In reply to Dr Brolmann's letter concerning the economic aspects of the study, we agree that the individual costs used in the economic evaluation are not reported in the paper—this was purely to reduce the length of the paper and not to conceal information. This is also the reason why we did not include additional information about the choice of cost categories.

A single set of unit costs were used for both arms of the trial. The cost per minute in theatre based on an extensive costing exercise carried out by Stobhill Finance Department was £11.90. Likewise, the cost per inpatient day was calculated as £189.60. The confusion the authors identify is related to the fact that Table 4 reports median and mean costs per women. These therefore, reflect the different experience each woman had of her surgery and subsequent inpatient stay (including such factors as additional tests, requirements for further surgery, etc.) rather than costs hypothesised on the basis of the expected package of care.
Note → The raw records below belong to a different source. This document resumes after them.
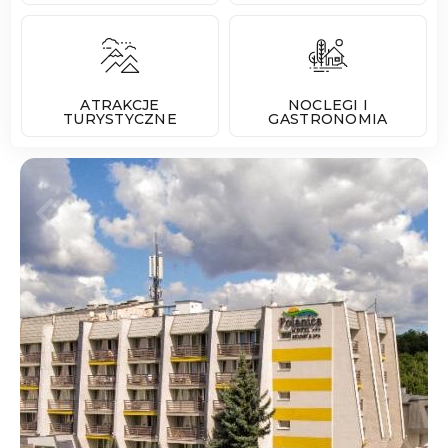
ATRAKCJE
NOCLEGI I
TURYSTYCZNE
GASTRONOMIA
Poprzedni Element
Następny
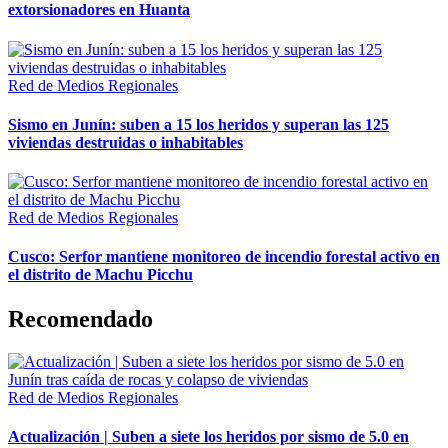
extorsionadores en Huanta
Red de Medios Regionales
Sismo en Junín: suben a 15 los heridos y superan las 125
viviendas destruidas o inhabitables
Red de Medios Regionales
Cusco: Serfor mantiene monitoreo de incendio forestal activo en
el distrito de Machu Picchu
Recomendado
Red de Medios Regionales
Actualización | Suben a siete los heridos por sismo de 5.0 en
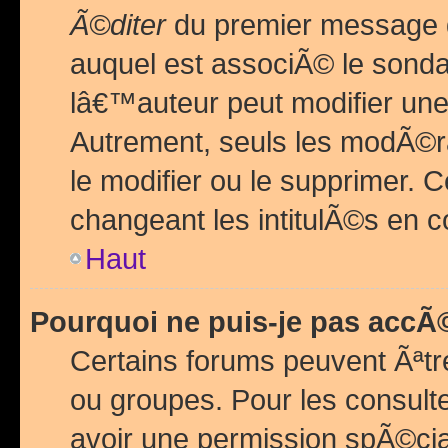
Ã©diter
du premier message d
auquel est associÃ© le sond
lâ€™auteur peut modifier une
Autrement, seuls les modÃ©ra
le modifier ou le supprimer. 
changeant les intitulÃ©s en 
Haut
Pourquoi ne puis-je pas acc
Certains forums peuvent Ãªtr
ou groupes. Pour les consulter
avoir une permission spÃ©ci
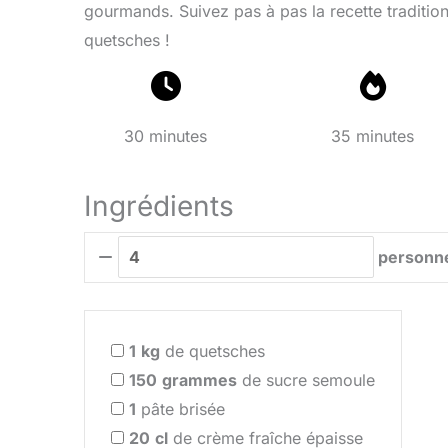
gourmands. Suivez pas à pas la recette tradition
quetsches !
30 minutes
35 minutes
Ingrédients
personn
1
kg
de quetsches
150
grammes
de sucre semoule
1
pâte brisée
20
cl
de crème fraîche épaisse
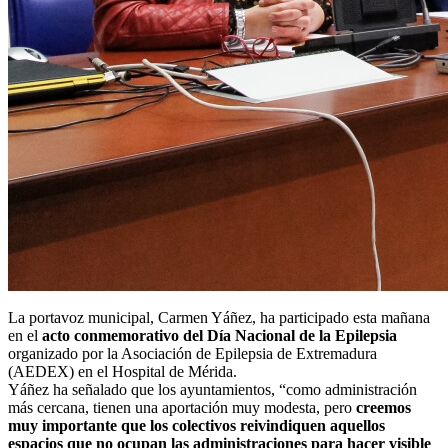
La portavoz municipal, Carmen Yáñez, ha participado esta mañana
en el
acto conmemorativo del Día Nacional de la Epilepsia
organizado por la Asociación de Epilepsia de Extremadura
(AEDEX) en el Hospital de Mérida.
Yáñez ha señalado que los ayuntamientos, “como administración
más cercana, tienen una aportación muy modesta, pero
creemos
muy importante que los colectivos reivindiquen aquellos
espacios que no ocupan las administraciones para hacer visible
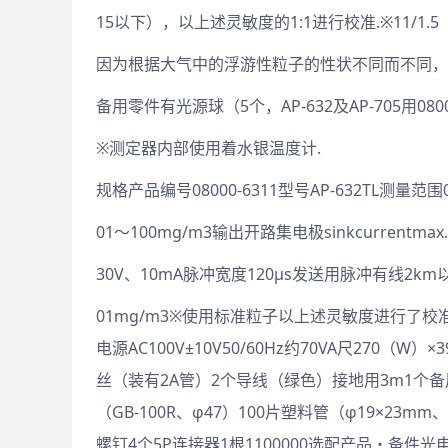
15以下），以上述灵敏度的1:1进行校准.※11/1.5（
因为根据大气中的浮游性粒子的性状不同而不同，
备用零件有光源球（5个，AP-632及AP-705用08001
※测定器内部使用着水银温度计.
规格产品编号08000-6311型号AP-632TL测量范围0
01～100mg/m3输出开路集电极sinkcurrentmax.
30V、10mA脉冲宽度120μs发送用脉冲有线2km
01mg/m3※使用标准粒子以上述灵敏度进行了校准
电源AC100V±10V50/60Hz约70VA尺270
丝（装有2A管）2个导线（绿色）接地用3m1个
（GB-100R、φ47）100片塑料管（φ19×23
螺钉4个5P连接器1根1100000选配产品・备件光电灯泡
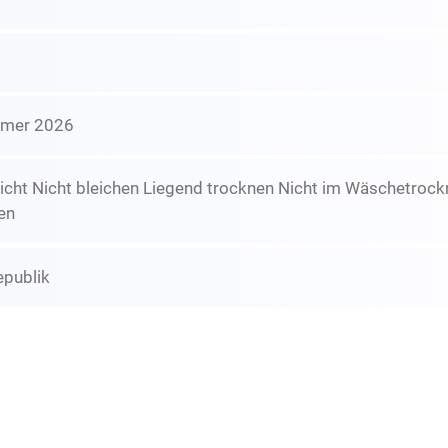
mmer 2026
icht Nicht bleichen Liegend trocknen Nicht im Wäschetrockn
en
epublik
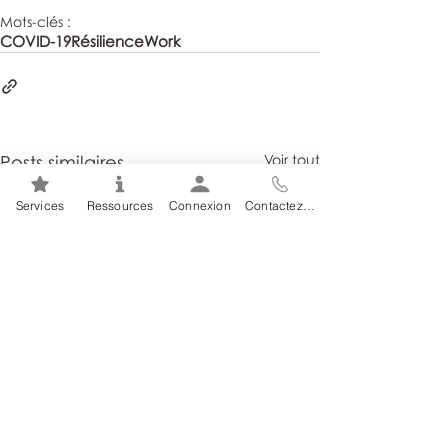
Mots-clés :
COVID-19
Résilience
Work
Posts similaires
Voir tout
Services
Ressources
Connexion
Contactez-nous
We acknowledge that the milestones in the paper are not validated although they do seem sensible as they are important to the women in question. However, we also used Euro Quol 5D to compare the two groups at baseline, one month, six months and one year post-operation. This is a validated generic measure of health state with which I am sure the correspondent is familiar.

Indirect costs are a controversial area and are excluded because we felt that an NHS perspective was most useful to inform decision making. Our results show that women did not reach the milestone of returning to normal activity or work earlier following laparoscopic-assisted vaginal hysterectomy, and thus, indirect costs would not be affected.